March 01, 2013

Happy heart day to Rik

Today is the eleventh anniversary of Rik's open heart surgery.

Rik was born with an abnormally narrow aortic valve. It was diagnosed when he was only a few days old. Throughout his childhood, Rik had many tests to determine how well his heart functioned. He remembers being told before one exam that he had to hold very still, because he was about to receive "astronaut training." (W                                       hat nine-year-old wouldn't want to cooperate with that in mind!)

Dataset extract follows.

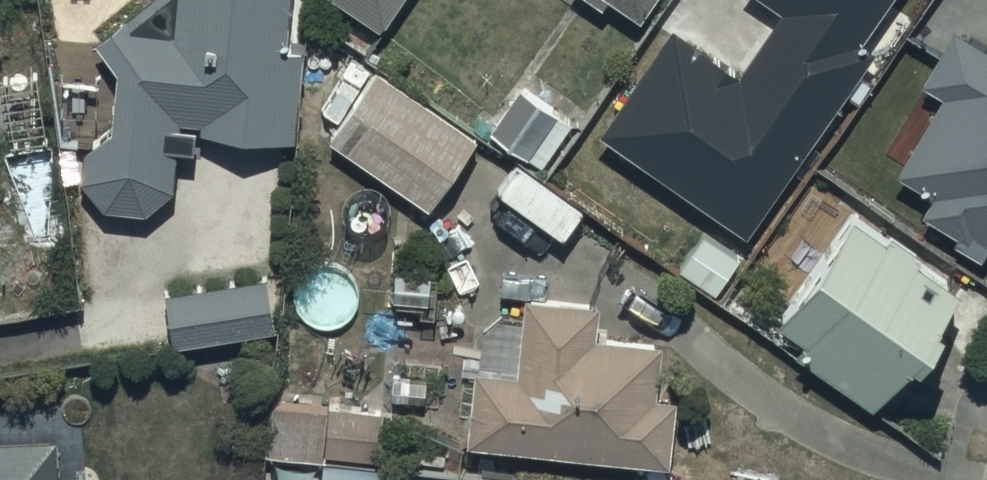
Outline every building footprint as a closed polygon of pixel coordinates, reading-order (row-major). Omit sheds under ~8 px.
[(97,30),(122,60),(116,115),(85,136),(84,168),(108,198),(147,201),(177,176),(180,138),(201,139),(202,123),(300,130),(306,39),(292,38),(294,0),(134,0),(97,30)] [(387,20),(400,0),(356,0),(387,20)] [(783,15),(739,80),(673,35),(601,139),(748,240),(873,59),(862,51),(897,0),(761,0),(783,15)] [(643,8),(649,0),(632,0),(643,8)] [(899,179),(943,208),(934,222),(958,238),(949,252),(978,270),(986,255),(986,60),(957,41),(923,93),(946,108),(899,179)] [(383,60),(334,129),(433,198),(482,128),(383,60)] [(529,76),(494,119),(543,158),(578,115),(529,76)] [(862,194),(783,301),(813,323),(799,342),(874,397),(926,328),(931,331),(955,298),(949,293),(958,279),(928,257),(936,246),(923,237),(926,233),(895,210),(891,215),(862,194)] [(168,279),(175,335),(277,321),(269,265),(168,279)] [(473,429),(677,451),(682,387),(664,386),(669,328),(605,323),(608,285),(529,278),(523,355),(479,352),(473,429)] [(274,386),(268,446),(326,452),(327,443),(381,449),(387,398),(274,386)] [(98,466),(61,467),(60,429),(0,430),(0,479),(99,479),(98,466)]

Rik's doctors told him that by the time he was 40, he'd need to have that aortic valve replaced. In the meantime, he lived a normal life growing up in Montreal. The only sport he was forbidden from playing was football, and those of you who've seen him skate know he's a wizard on the ice.

Eleven years ago, Rik was diagnosed with a hernia. As part of the prep, he had to undergo some heart tests. Lo and behold, the valve was finally narrow enough that it needed replacement. No, it couldn't wait until the end of the school year -- it had to be done NOW.

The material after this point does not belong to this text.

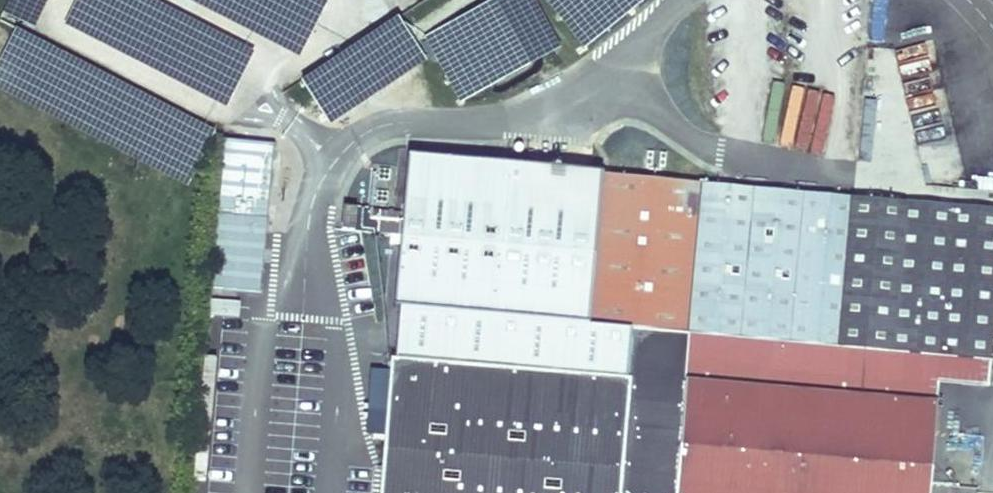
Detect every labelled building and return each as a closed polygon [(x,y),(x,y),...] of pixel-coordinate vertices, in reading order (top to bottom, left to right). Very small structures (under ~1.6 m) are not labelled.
[(622,16),(608,0),(559,0),(594,41),(622,16)] [(349,80),(329,92),(342,112),(362,99),(349,80)] [(223,141),(211,289),(262,293),(274,145),(223,141)] [(596,176),(405,158),(391,305),(396,305),(584,323),(596,176)] [(988,209),(596,176),(584,323),(626,327),(976,357),(988,209)] [(340,228),(375,230),(377,211),(341,208),(340,228)] [(584,323),(396,305),(391,356),(622,376),(626,327),(584,323)] [(626,327),(622,376),(612,492),(671,492),(683,357),(815,370),(813,389),(921,400),(922,380),(974,384),(976,357),(626,327)] [(386,355),(373,492),(612,492),(622,376),(391,356),(386,355)] [(671,492),(916,492),(926,400),(813,389),(815,370),(683,357),(671,492)]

March 1, 2002 was a scary day for our family. Of course, there was also a lot of joking about how long it would take the orderly to shave his hairy chest. The procedure took many hours while Rik's parents and I waited. Our friends C & M brought Shabbat dinner for us to eat. As I recall, we only received one notification from the OR, when he had been taken off the heart-lung machine. Once the surgery was over and Rik was in the ICU, we were able to visit him for a few minutes each hour. But the next morning, when we returned, he was sitting up and eating oatmeal for breakfast!

Rik had a good recovery and he is more active than ever. He still out-skates everyone else and our friends' kids have fun chasing him around the ice rink. The titanium valve is in good shape and if I lean on his chest, I can hear it ticking away.

1 comment:

  1. bjohanna7:52 PM

    Glad you had good medical care as a child. Glad Seattle doctors knew when it was time. Glad the surgery went well. Glad we know you.